* **What this task involves**
Please render every line of text in the data below as a Markdown table with the columns "Row" and "Line", numbering the rows in order and skipping blank lines. Leave the pictures out.
────────────────────────────────────────
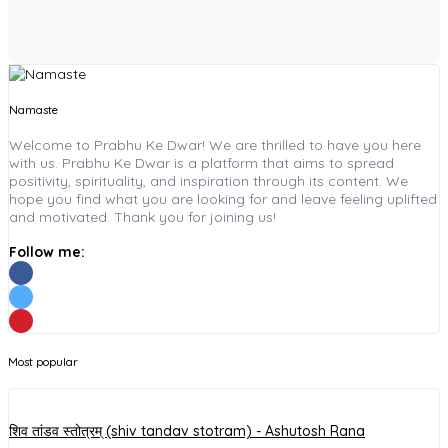
Namaste
Welcome to Prabhu Ke Dwar! We are thrilled to have you here
with us. Prabhu Ke Dwar is a platform that aims to spread
positivity, spirituality, and inspiration through its content. We
hope you find what you are looking for and leave feeling uplifted
and motivated. Thank you for joining us!
Follow me:
Most popular
शिव तांडव स्तोत्रम् (shiv tandav stotram) - Ashutosh Rana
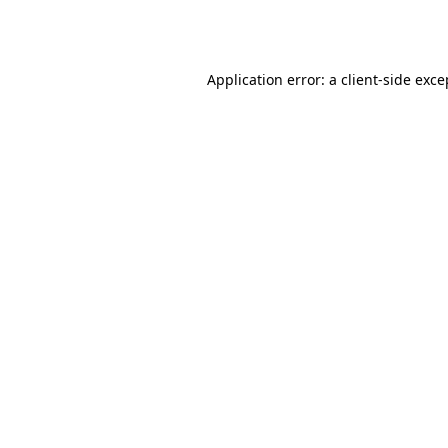
Application error: a
client
-side exce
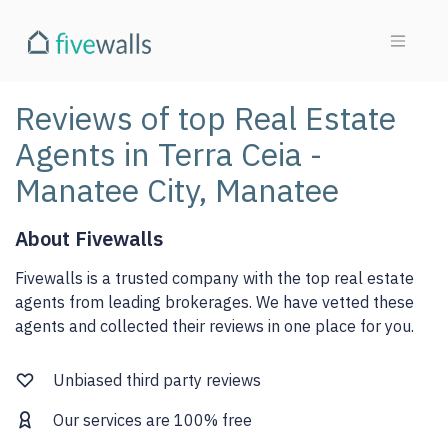
Reviews of top Real Estate
Agents in Terra Ceia -
Manatee City, Manatee
About Fivewalls
Fivewalls is a trusted company with the top real estate
agents from leading brokerages. We have vetted these
agents and collected their reviews in one place for you.
Unbiased third party reviews
Our services are 100% free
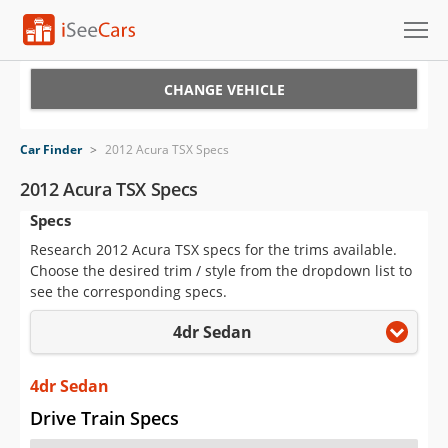
Cars for Sale
CHANGE VEHICLE
Research
Car Finder
>
2012 Acura TSX Specs
VIN Check
2012 Acura TSX Specs
Specs
Saved Cars
Research 2012 Acura TSX specs for the trims available.
Saved Searches
Choose the desired trim / style from the dropdown list to
see the corresponding specs.
Saved iVIN Reports
4dr Sedan
Log In
4dr Sedan
Sign Up
Drive Train Specs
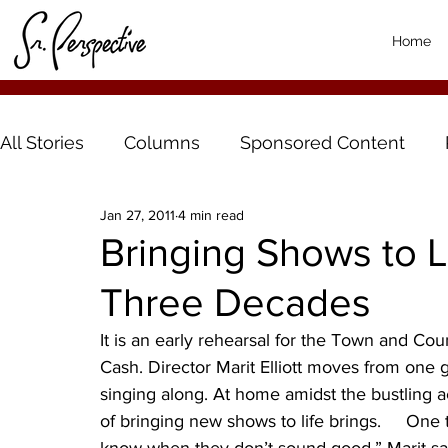
Home
All Stories
Columns
Sponsored Content
Jan 27, 2011
4 min read
Bringing Shows to Li
Three Decades
It is an early rehearsal for the Town and Cou
Cash. Director Marit Elliott moves from one g
singing along. At home amidst the bustling ac
of bringing new shows to life brings.     One t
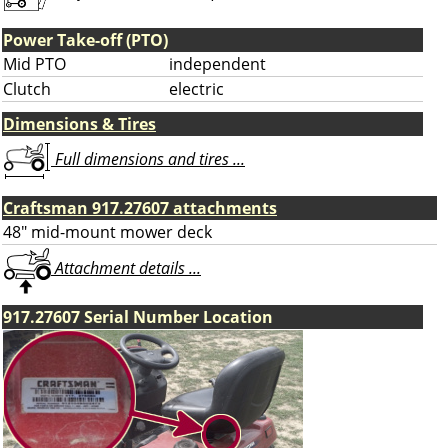
Power Take-off (PTO)
Mid PTO
independent
Clutch
electric
Dimensions & Tires
Full dimensions and tires ...
Craftsman 917.27607 attachments
48" mid-mount mower deck
Attachment details ...
917.27607 Serial Number Location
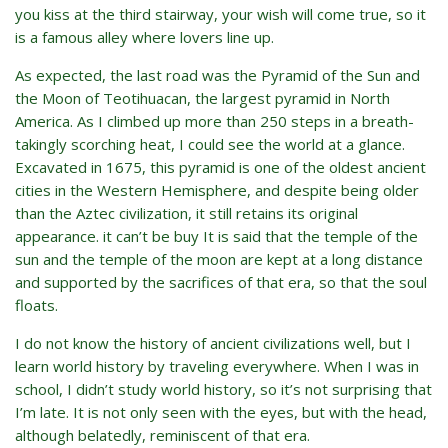
you kiss at the third stairway, your wish will come true, so it
is a famous alley where lovers line up.
As expected, the last road was the Pyramid of the Sun and
the Moon of Teotihuacan, the largest pyramid in North
America. As I climbed up more than 250 steps in a breath-
takingly scorching heat, I could see the world at a glance.
Excavated in 1675, this pyramid is one of the oldest ancient
cities in the Western Hemisphere, and despite being older
than the Aztec civilization, it still retains its original
appearance. it can’t be buy It is said that the temple of the
sun and the temple of the moon are kept at a long distance
and supported by the sacrifices of that era, so that the soul
floats.
I do not know the history of ancient civilizations well, but I
learn world history by traveling everywhere. When I was in
school, I didn’t study world history, so it’s not surprising that
I’m late. It is not only seen with the eyes, but with the head,
although belatedly, reminiscent of that era.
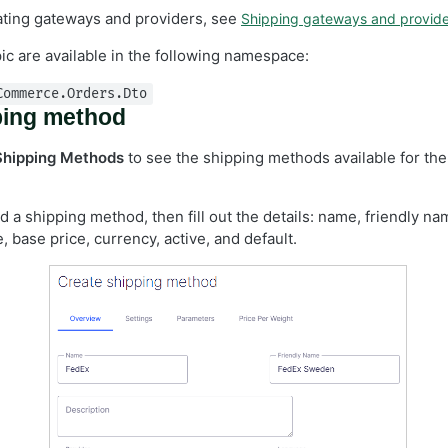
eating gateways and providers, see
Shipping gateways and provide
pic are available in the following namespace:
Commerce.Orders.Dto
ping method
Shipping Methods
to see the shipping methods available for the
d a shipping method, then fill out the details: name, friendly na
, base price, currency, active, and default.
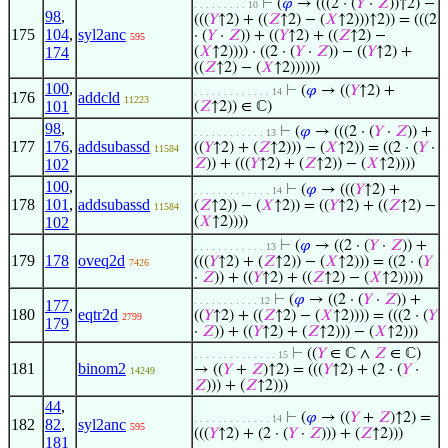
⊢
(
𝜑
→ (((2 · (
𝑌
·
𝑍
))↑2) −
. . . . . . . . . 10
98
,
(((
𝑌
↑2) + ((
𝑍
↑2) − (
𝑋
↑2)))↑2)) = (((2
175
104
,
syl2anc
· (
𝑌
·
𝑍
)) + ((
𝑌
↑2) + ((
𝑍
↑2) −
595
174
(
𝑋
↑2)))) · ((2 · (
𝑌
·
𝑍
)) − ((
𝑌
↑2) +
((
𝑍
↑2) − (
𝑋
↑2))))))
100
,
⊢
(
𝜑
→ ((
𝑌
↑2) +
. . . . . . . . . . . . . 14
176
addcld
11223
101
(
𝑍
↑2)) ∈ ℂ)
98
,
⊢
(
𝜑
→ (((2 · (
𝑌
·
𝑍
)) +
. . . . . . . . . . . . 13
177
176
,
addsubassd
((
𝑌
↑2) + (
𝑍
↑2))) − (
𝑋
↑2)) = ((2 · (
𝑌
·
11584
102
𝑍
)) + (((
𝑌
↑2) + (
𝑍
↑2)) − (
𝑋
↑2))))
100
,
⊢
(
𝜑
→ (((
𝑌
↑2) +
. . . . . . . . . . . . . 14
178
101
,
addsubassd
(
𝑍
↑2)) − (
𝑋
↑2)) = ((
𝑌
↑2) + ((
𝑍
↑2) −
11584
102
(
𝑋
↑2))))
⊢
(
𝜑
→ ((2 · (
𝑌
·
𝑍
)) +
. . . . . . . . . . . . 13
179
178
oveq2d
(((
𝑌
↑2) + (
𝑍
↑2)) − (
𝑋
↑2))) = ((2 · (
𝑌
7426
·
𝑍
)) + ((
𝑌
↑2) + ((
𝑍
↑2) − (
𝑋
↑2)))))
⊢
(
𝜑
→ ((2 · (
𝑌
·
𝑍
)) +
. . . . . . . . . . . 12
177
,
180
eqtr2d
((
𝑌
↑2) + ((
𝑍
↑2) − (
𝑋
↑2)))) = (((2 · (
𝑌
2799
179
·
𝑍
)) + ((
𝑌
↑2) + (
𝑍
↑2))) − (
𝑋
↑2)))
⊢
((
𝑌
∈ ℂ ∧
𝑍
∈ ℂ)
. . . . . . . . . . . . . . 15
181
binom2
→ ((
𝑌
+
𝑍
)↑2) = (((
𝑌
↑2) + (2 · (
𝑌
·
14249
𝑍
))) + (
𝑍
↑2)))
44
,
⊢
(
𝜑
→ ((
𝑌
+
𝑍
)↑2) =
. . . . . . . . . . . . . 14
182
82
,
syl2anc
595
(((
𝑌
↑2) + (2 · (
𝑌
·
𝑍
))) + (
𝑍
↑2)))
181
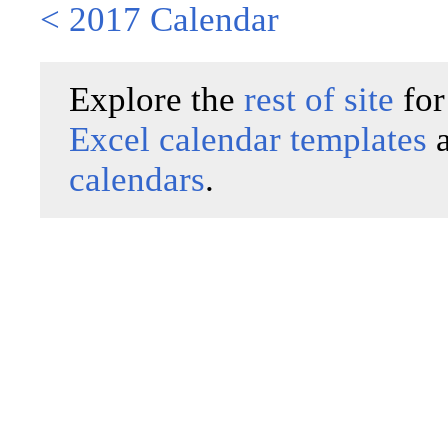
< 2017 Calendar
Explore the
rest of site
for
Excel calendar templates
calendars
.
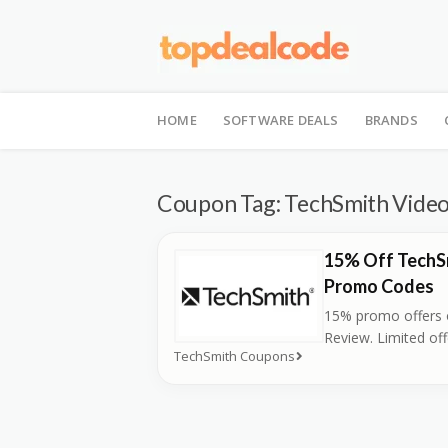
Skip
to
HOME
SOFTWARE DEALS
BRANDS
content
Coupon Tag:
TechSmith Video
15% Off TechS
Promo Codes
15% promo offers 
Review. Limited off
TechSmith Coupons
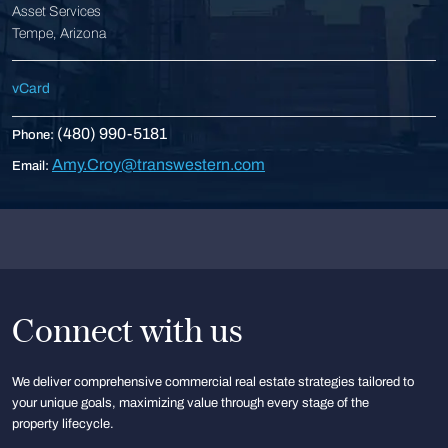
Asset Services
Tempe, Arizona
vCard
(480) 990-5181
Phone:
Amy.Croy@transwestern.com
Email:
Connect with us
We deliver comprehensive commercial real estate strategies tailored to
your unique goals, maximizing value through every stage of the
property lifecycle.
────────────────────────────────────────
* **Answer section**
| Row | Line |
|---|---|
| 1 | Namaste |
| 2 | Welcome to Prabhu Ke Dwar! We are thrilled to have you here |
| 3 | with us. Prabhu Ke Dwar is a platform that aims to spread |
| 4 | positivity, spirituality, and inspiration through its content. We |
| 5 | hope you find what you are looking for and leave feeling uplifted |
| 6 | and motivated. Thank you for joining us! |
| 7 | Follow me: |
| 8 | Most popular |
| 9 | शिव तांडव स्तोत्रम् (shiv tandav stotram) - Ashutosh Rana |
| 10 | Application error: a |
| 11 | client |
| 12 | -side exce |
| 13 | Reviews of top Real Estate |
| 14 | Agents in Terra Ceia - |
| 15 | Manatee City, Manatee |
| 16 | About Fivewalls |
| 17 | Fivewalls is a trusted company with the top real estate |
| 18 | agents from leading brokerages. We have vetted these |
| 19 | agents and collected their reviews in one place for you. |
| 20 | Unbiased third party reviews |
| 21 | Our services are 100% free |
| 22 | Cars for Sale |
| 23 | CHANGE VEHICLE |
| 24 | Research |
| 25 | Car Finder |
| 26 | > |
| 27 | 2012 Acura TSX Specs |
| 28 | VIN Check |
| 29 | 2012 Acura TSX Specs |
| 30 | Specs |
| 31 | Saved Cars |
| 32 | Research 2012 Acura TSX specs for the trims available. |
| 33 | Saved Searches |
| 34 | Choose the desired trim / style from the dropdown list to |
| 35 | see the corresponding specs. |
| 36 | Saved iVIN Reports |
| 37 | 4dr Sedan |
| 38 | Log In |
| 39 | 4dr Sedan |
| 40 | Sign Up |
| 41 | Drive Train Specs |
| 42 | Home |
| 43 | All Stories |
| 44 | Columns |
| 45 | Sponsored Content |
| 46 | Jan 27, 2011 |
| 47 | 4 min read |
| 48 | Bringing Shows to Li |
| 49 | Three Decades |
| 50 | It is an early rehearsal for the Town and Cou |
| 51 | Cash. Director Marit Elliott moves from one g |
| 52 | singing along. At home amidst the bustling ac |
| 53 | of bringing new shows to life brings.     One t |
| 54 | Power Take-off (PTO) |
| 55 | Mid PTO |
| 56 | independent |
| 57 | Clutch |
| 58 | electric |
| 59 | Dimensions & Tires |
| 60 | Full dimensions and tires ... |
| 61 | Craftsman 917.27607 attachments |
| 62 | 48" mid-mount mower deck |
| 63 | Attachment details ... |
| 64 | 917.27607 Serial Number Location |
| 65 | you kiss at the third stairway, your wish will come true, so it |
| 66 | is a famous alley where lovers line up. |
| 67 | As expected, the last road was the Pyramid of the Sun and |
| 68 | the Moon of Teotihuacan, the largest pyramid in North |
| 69 | America. As I climbed up more than 250 steps in a breath- |
| 70 | takingly scorching heat, I could see the world at a glance. |
| 71 | Excavated in 1675, this pyramid is one of the oldest ancient |
| 72 | cities in the Western Hemisphere, and despite being older |
| 73 | than the Aztec civilization, it still retains its original |
| 74 | appearance. it can’t be buy It is said that the temple of the |
| 75 | sun and the temple of the moon are kept at a long distance |
| 76 | and supported by the sacrifices of that era, so that the soul |
| 77 | floats. |
| 78 | I do not know the history of ancient civilizations well, but I |
| 79 | learn world history by traveling everywhere. When I was in |
| 80 | school, I didn’t study world history, so it’s not surprising that |
| 81 | I’m late. It is not only seen with the eyes, but with the head, |
| 82 | although belatedly, reminiscent of that era. |
| 83 | eating gateways and providers, see |
| 84 | Shipping gateways and provide |
| 85 | pic are available in the following namespace: |
| 86 | Commerce.Orders.Dto |
| 87 | ping method |
| 88 | Shipping Methods |
| 89 | to see the shipping methods available for the |
| 90 | d a shipping method, then fill out the details: name, friendly na |
| 91 | , base price, currency, active, and default. |
| 92 | ⊢ |
| 93 | ( |
| 94 | 𝜑 |
| 95 | → (((2 · ( |
| 96 | 𝑌 |
| 97 | · |
| 98 | 𝑍 |
| 99 | ))↑2) − |
| 100 | . . . . . . . . . 10 |
| 101 | 98 |
| 102 | , |
| 103 | ((( |
| 104 | 𝑌 |
| 105 | ↑2) + (( |
| 106 | 𝑍 |
| 107 | ↑2) − ( |
| 108 | 𝑋 |
| 109 | ↑2)))↑2)) = (((2 |
| 110 | 175 |
| 111 | 104 |
| 112 | , |
| 113 | syl2anc |
| 114 | · ( |
| 115 | 𝑌 |
| 116 | · |
| 117 | 𝑍 |
| 118 | )) + (( |
| 119 | 𝑌 |
| 120 | ↑2) + (( |
| 121 | 𝑍 |
| 122 | ↑2) − |
| 123 | 595 |
| 124 | 174 |
| 125 | ( |
| 126 | 𝑋 |
| 127 | ↑2)))) · ((2 · ( |
| 128 | 𝑌 |
| 129 | · |
| 130 | 𝑍 |
| 131 | )) − (( |
| 132 | 𝑌 |
| 133 | ↑2) + |
| 134 | (( |
| 135 | 𝑍 |
| 136 | ↑2) − ( |
| 137 | 𝑋 |
| 138 | ↑2)))))) |
| 139 | 100 |
| 140 | , |
| 141 | ⊢ |
| 142 | ( |
| 143 | 𝜑 |
| 144 | → (( |
| 145 | 𝑌 |
| 146 | ↑2) + |
| 147 | . . . . . . . . . . . . . 14 |
| 148 | 176 |
| 149 | addcld |
| 150 | 11223 |
| 151 | 101 |
| 152 | ( |
| 153 | 𝑍 |
| 154 | ↑2)) ∈ ℂ) |
| 155 | 98 |
| 156 | , |
| 157 | ⊢ |
| 158 | ( |
| 159 | 𝜑 |
| 160 | → (((2 · ( |
| 161 | 𝑌 |
| 162 | · |
| 163 | 𝑍 |
| 164 | )) + |
| 165 | . . . . . . . . . . . . 13 |
| 166 | 177 |
| 167 | 176 |
| 168 | , |
| 169 | addsubassd |
| 170 | (( |
| 171 | 𝑌 |
| 172 | ↑2) + ( |
| 173 | 𝑍 |
| 174 | ↑2))) − ( |
| 175 | 𝑋 |
| 176 | ↑2)) = ((2 · ( |
| 177 | 𝑌 |
| 178 | · |
| 179 | 11584 |
| 180 | 102 |
| 181 | 𝑍 |
| 182 | )) + ((( |
| 183 | 𝑌 |
| 184 | ↑2) + ( |
| 185 | 𝑍 |
| 186 | ↑2)) − ( |
| 187 | 𝑋 |
| 188 | ↑2)))) |
| 189 | 100 |
| 190 | , |
| 191 | ⊢ |
| 192 | ( |
| 193 | 𝜑 |
| 194 | → ((( |
| 195 | 𝑌 |
| 196 | ↑2) + |
| 197 | . . . . . . . . . . . . . 14 |
| 198 | 178 |
| 199 | 101 |
| 200 | , |
| 201 | addsubassd |
| 202 | ( |
| 203 | 𝑍 |
| 204 | ↑2)) − ( |
| 205 | 𝑋 |
| 206 | ↑2)) = (( |
| 207 | 𝑌 |
| 208 | ↑2) + (( |
| 209 | 𝑍 |
| 210 | ↑2) − |
| 211 | 11584 |
| 212 | 102 |
| 213 | ( |
| 214 | 𝑋 |
| 215 | ↑2)))) |
| 216 | ⊢ |
| 217 | ( |
| 218 | 𝜑 |
| 219 | → ((2 · ( |
| 220 | 𝑌 |
| 221 | · |
| 222 | 𝑍 |
| 223 | )) + |
| 224 | . . . . . . . . . . . . 13 |
| 225 | 179 |
| 226 | 178 |
| 227 | oveq2d |
| 228 | ((( |
| 229 | 𝑌 |
| 230 | ↑2) + ( |
| 231 | 𝑍 |
| 232 | ↑2)) − ( |
| 233 | 𝑋 |
| 234 | ↑2))) = ((2 · ( |
| 235 | 𝑌 |
| 236 | 7426 |
| 237 | · |
| 238 | 𝑍 |
| 239 | )) + (( |
| 240 | 𝑌 |
| 241 | ↑2) + (( |
| 242 | 𝑍 |
| 243 | ↑2) − ( |
| 244 | 𝑋 |
| 245 | ↑2))))) |
| 246 | ⊢ |
| 247 | ( |
| 248 | 𝜑 |
| 249 | → ((2 · ( |
| 250 | 𝑌 |
| 251 | · |
| 252 | 𝑍 |
| 253 | )) + |
| 254 | . . . . . . . . . . . 12 |
| 255 | 177 |
| 256 | , |
| 257 | 180 |
| 258 | eqtr2d |
| 259 | (( |
| 260 | 𝑌 |
| 261 | ↑2) + (( |
| 262 | 𝑍 |
| 263 | ↑2) − ( |
| 264 | 𝑋 |
| 265 | ↑2)))) = (((2 · ( |
| 266 | 𝑌 |
| 267 | 2799 |
| 268 | 179 |
| 269 | · |
| 270 | 𝑍 |
| 271 | )) + (( |
| 272 | 𝑌 |
| 273 | ↑2) + ( |
| 274 | 𝑍 |
| 275 | ↑2))) − ( |
| 276 | 𝑋 |
| 277 | ↑2))) |
| 278 | ⊢ |
| 279 | (( |
| 280 | 𝑌 |
| 281 | ∈ ℂ ∧ |
| 282 | 𝑍 |
| 283 | ∈ ℂ) |
| 284 | . . . . . . . . . . . . . . 15 |
| 285 | 181 |
| 286 | binom2 |
| 287 | → (( |
| 288 | 𝑌 |
| 289 | + |
| 290 | 𝑍 |
| 291 | )↑2) = ((( |
| 292 | 𝑌 |
| 293 | ↑2) + (2 · ( |
| 294 | 𝑌 |
| 295 | · |
| 296 | 14249 |
| 297 | 𝑍 |
| 298 | ))) + ( |
| 299 | 𝑍 |
| 300 | ↑2))) |
| 301 | 44 |
| 302 | , |
| 303 | ⊢ |
| 304 | ( |
| 305 | 𝜑 |
| 306 | → (( |
| 307 | 𝑌 |
| 308 | + |
| 309 | 𝑍 |
| 310 | )↑2) = |
| 311 | . . . . . . . . . . . . . 14 |
| 312 | 182 |
| 313 | 82 |
| 314 | , |
| 315 | syl2anc |
| 316 | 595 |
| 317 | ((( |
| 318 | 𝑌 |
| 319 | ↑2) + (2 · ( |
| 320 | 𝑌 |
| 321 | · |
| 322 | 𝑍 |
| 323 | ))) + ( |
| 324 | 𝑍 |
| 325 | ↑2))) |
| 326 | 181 |
| 327 | < 2017 Calendar |
| 328 | Explore the |
| 329 | rest of site |
| 330 | for |
| 331 | Excel calendar templates |
| 332 | calendars |
| 333 | . |
| 334 | Skip |
| 335 | to |
| 336 | HOME |
| 337 | SOFTWARE DEALS |
| 338 | BRANDS |
| 339 | content |
| 340 | Coupon Tag: |
| 341 | TechSmith Video |
| 342 | 15% Off TechS |
| 343 | Promo Codes |
| 344 | 15% promo offers  |
| 345 | Review. Limited off |
| 346 | TechSmith Coupons |
| 347 | Asset Services |
| 348 | Tempe, Arizona |
| 349 | vCard |
| 350 | (480) 990-5181 |
| 351 | Phone: |
| 352 | Amy.Croy@transwestern.com |
| 353 | Email: |
| 354 | Connect with us |
| 355 | We deliver comprehensive commercial real estate strategies tailored to |
| 356 | your unique goals, maximizing value through every stage of the |
| 357 | property lifecycle. |